Thursday, October 3, 2013

The Lessons Learned

   It was a long, hard day. I'd cried out every last tear, so much so that I felt I couldn't cry anymore, but I did. My heart was shattered. I'd lost everything, or so I thought. As the night went on things seemed to get worse. Cold and lonely, I felt something. Something comforting and hopeful, I felt the Lord. He was with me in the middle of my misery. I was not alone after all.

   Day after day I was paralyzed with fear, but each night brought a renewed courage to make it through. I was desperate for peace, and in my desperation came the Lord's provision. He is so faithful. He was and He constantly still is.

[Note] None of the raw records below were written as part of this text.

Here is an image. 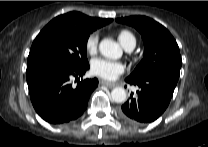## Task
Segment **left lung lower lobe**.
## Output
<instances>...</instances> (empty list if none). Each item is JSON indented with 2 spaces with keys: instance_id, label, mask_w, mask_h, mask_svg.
Segmentation results:
<instances>
[{
  "instance_id": "obj_1",
  "label": "left lung lower lobe",
  "mask_w": 208,
  "mask_h": 147,
  "mask_svg": "<svg viewBox=\"0 0 208 147\" xmlns=\"http://www.w3.org/2000/svg\"><path fill=\"white\" fill-rule=\"evenodd\" d=\"M125 81L138 85L140 90L122 105L119 116L126 122L140 125L153 122L162 115L178 80L163 74H153L140 79L126 78Z\"/></svg>"
}]
</instances>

   The meaning. The meaning of all my tears and suffering I now understand, it's because I was so far, but now I'm in His own hand. I wouldn't change the pain for anything. What happened in that place was far more than what it seemed at the time. A precious bond was formed with the Lord. A brand new sense of belonging placed into my heart.

   The passion within me, it burns day and night. When I awake in the darkest hours of the night, I can feel Him all around me pouring His love out upon my heart. He has blessed me with so much. I know that all that I am and all that I've overcome, is solely because of in Whom I trust. There is no other way but through Him.

   Now that I see that it was all perfectly meant to be, I can confidently declare that my God is completely worthy of my trust. But if what He showed me that July wasn't enough, He has continued to be faithful through every tribulation. 
   
   What a truly loving Lord. I will bow down and confess with all of my heart, You are the Lord of all Love. You are my heart's desire. For all of my days I will love You. For all of my days I will shout praise to You. You are holy and You reign over all.